_SOAL 1_
Salin persis baris-baris catatan, mulai dari baris pertama catatan hingga baris yang memuat "204L51 220L95 233L93", termasuk baris itu sendiri.

_KUTIPAN PILIHAN_

Ulama tidak suka bila muhadis berdiri karena seseorang.
Mereka sangat antusias bila muhaddis memimpin majelis dengan khusuk dan tenang.
Bila ada seseorang mengeraskan suara, maka guru akan melarangnya. Imam Malik
melakukan hal itu, dan berkata, Allah SWT. Berfirmaan:
يايها
الذين امنوا لاترفعوا اصواتكم فوق صوت النبي (الحجرات:02)
“
hai orang-orang yang beriman, janganlah kamu meninggikan suaramu lebih dari
suara nabi “(qs al-hujurat:02)
Jadi barang siapa yang mengeraskan suaranya di hadapan
hadis nabi shalallahu’alaihi wasallam. Maka seakan-akan ia telah
meninggikan suaranya di atas suara nabi SAW.
C. Majelis-majelis
imla’
Ulama salaf tidak cukup hanya memperbolehkan menulis hadis, tetapi
bahkan menganjurkannya. Mereka mendirikan majlis-majlis hadis dan mengimla’kannya.
Yang melakukannya hanyalah mereka yang mencapai tingkat tinggi dalam bidang
keilmuan dan pengetahuan . Karena imla’ merupakan tingkat periwayatan
tertinggi. Bagi yang telah memenuhi syarat untuk itu, mereka menganjurkan untuk
membuat majlis-majlis imla’. Para guru juga menyediakan hari-hari khusus
setiap minggunya untuk digunakan mengimla’kan hadis.
Dapatlah kita menganggap bahwa majlis-majlis imlak paling utama adalah yang ada pada masa rasulullah Saw, dimana dalam majlis-majlis itu beliau mengimlakkan ayat-ayat yang turun dan sebagian majlis yang didirikan atas ijin dari beliau, seperti majlis Abdullah ibn Amr bin al-Ash dan Anas ibn Malik yang menulis hadis dihadapan beliau.

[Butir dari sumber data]
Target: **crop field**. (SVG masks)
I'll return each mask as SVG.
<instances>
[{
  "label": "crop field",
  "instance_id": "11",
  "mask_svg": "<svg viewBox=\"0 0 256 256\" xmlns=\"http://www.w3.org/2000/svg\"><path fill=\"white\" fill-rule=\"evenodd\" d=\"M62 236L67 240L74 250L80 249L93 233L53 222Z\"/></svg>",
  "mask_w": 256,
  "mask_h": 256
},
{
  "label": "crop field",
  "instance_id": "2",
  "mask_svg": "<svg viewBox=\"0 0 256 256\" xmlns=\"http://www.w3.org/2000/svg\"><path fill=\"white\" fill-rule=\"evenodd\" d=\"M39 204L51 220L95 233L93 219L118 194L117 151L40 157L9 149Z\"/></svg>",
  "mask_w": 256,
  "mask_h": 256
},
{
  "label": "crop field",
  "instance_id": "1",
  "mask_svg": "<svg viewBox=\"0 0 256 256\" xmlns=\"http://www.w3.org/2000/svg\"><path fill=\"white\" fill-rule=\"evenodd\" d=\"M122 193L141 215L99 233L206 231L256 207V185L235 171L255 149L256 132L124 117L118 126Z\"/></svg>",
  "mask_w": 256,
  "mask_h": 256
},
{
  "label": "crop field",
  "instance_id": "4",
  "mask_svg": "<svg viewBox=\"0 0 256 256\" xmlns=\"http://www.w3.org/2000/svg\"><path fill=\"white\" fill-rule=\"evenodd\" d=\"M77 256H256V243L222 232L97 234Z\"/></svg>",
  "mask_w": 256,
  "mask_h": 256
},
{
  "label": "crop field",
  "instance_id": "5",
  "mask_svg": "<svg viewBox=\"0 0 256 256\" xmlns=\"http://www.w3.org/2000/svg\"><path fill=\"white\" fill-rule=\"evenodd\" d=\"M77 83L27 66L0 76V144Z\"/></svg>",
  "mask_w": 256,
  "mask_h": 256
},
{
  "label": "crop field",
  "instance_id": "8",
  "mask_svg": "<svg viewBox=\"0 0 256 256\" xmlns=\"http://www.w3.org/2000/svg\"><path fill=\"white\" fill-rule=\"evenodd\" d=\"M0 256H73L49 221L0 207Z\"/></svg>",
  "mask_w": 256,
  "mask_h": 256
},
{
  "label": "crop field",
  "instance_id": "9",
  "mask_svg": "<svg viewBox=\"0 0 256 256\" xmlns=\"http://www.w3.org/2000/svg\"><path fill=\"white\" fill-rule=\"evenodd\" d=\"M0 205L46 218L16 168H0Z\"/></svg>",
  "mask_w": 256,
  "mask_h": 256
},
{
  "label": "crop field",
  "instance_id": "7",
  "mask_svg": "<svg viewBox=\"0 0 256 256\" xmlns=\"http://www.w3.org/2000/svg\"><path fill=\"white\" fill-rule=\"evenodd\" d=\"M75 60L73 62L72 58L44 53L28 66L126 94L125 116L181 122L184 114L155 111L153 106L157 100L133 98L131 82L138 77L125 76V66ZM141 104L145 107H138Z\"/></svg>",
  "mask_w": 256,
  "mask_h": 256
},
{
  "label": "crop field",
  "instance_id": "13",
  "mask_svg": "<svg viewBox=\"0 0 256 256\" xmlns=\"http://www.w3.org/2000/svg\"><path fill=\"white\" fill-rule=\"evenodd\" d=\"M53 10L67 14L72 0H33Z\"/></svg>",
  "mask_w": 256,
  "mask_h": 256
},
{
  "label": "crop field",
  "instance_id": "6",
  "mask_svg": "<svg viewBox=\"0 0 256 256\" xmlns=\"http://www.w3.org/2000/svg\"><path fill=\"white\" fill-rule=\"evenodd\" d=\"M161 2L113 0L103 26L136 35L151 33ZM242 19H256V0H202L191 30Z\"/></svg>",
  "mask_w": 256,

_SOAL 2_
Tuliskan nama semua orang yang disebut dalam kutipan tentang majelis hadis, selain Nabi.

_JAWABAN BENAR 1_
Target: **crop field**. (SVG masks)
I'll return each mask as SVG.
<instances>
[{
  "label": "crop field",
  "instance_id": "11",
  "mask_svg": "<svg viewBox=\"0 0 256 256\" xmlns=\"http://www.w3.org/2000/svg\"><path fill=\"white\" fill-rule=\"evenodd\" d=\"M62 236L67 240L74 250L80 249L93 233L53 222Z\"/></svg>",
  "mask_w": 256,
  "mask_h": 256
},
{
  "label": "crop field",
  "instance_id": "2",
  "mask_svg": "<svg viewBox=\"0 0 256 256\" xmlns=\"http://www.w3.org/2000/svg\"><path fill=\"white\" fill-rule=\"evenodd\" d=\"M39 204L51 220L95 233L93 219L118 194L117 151L40 157L9 149Z\"/></svg>",

_JAWABAN BENAR 2_
Imam Malik, Abdullah ibn Amr bin al-Ash, Anas ibn Malik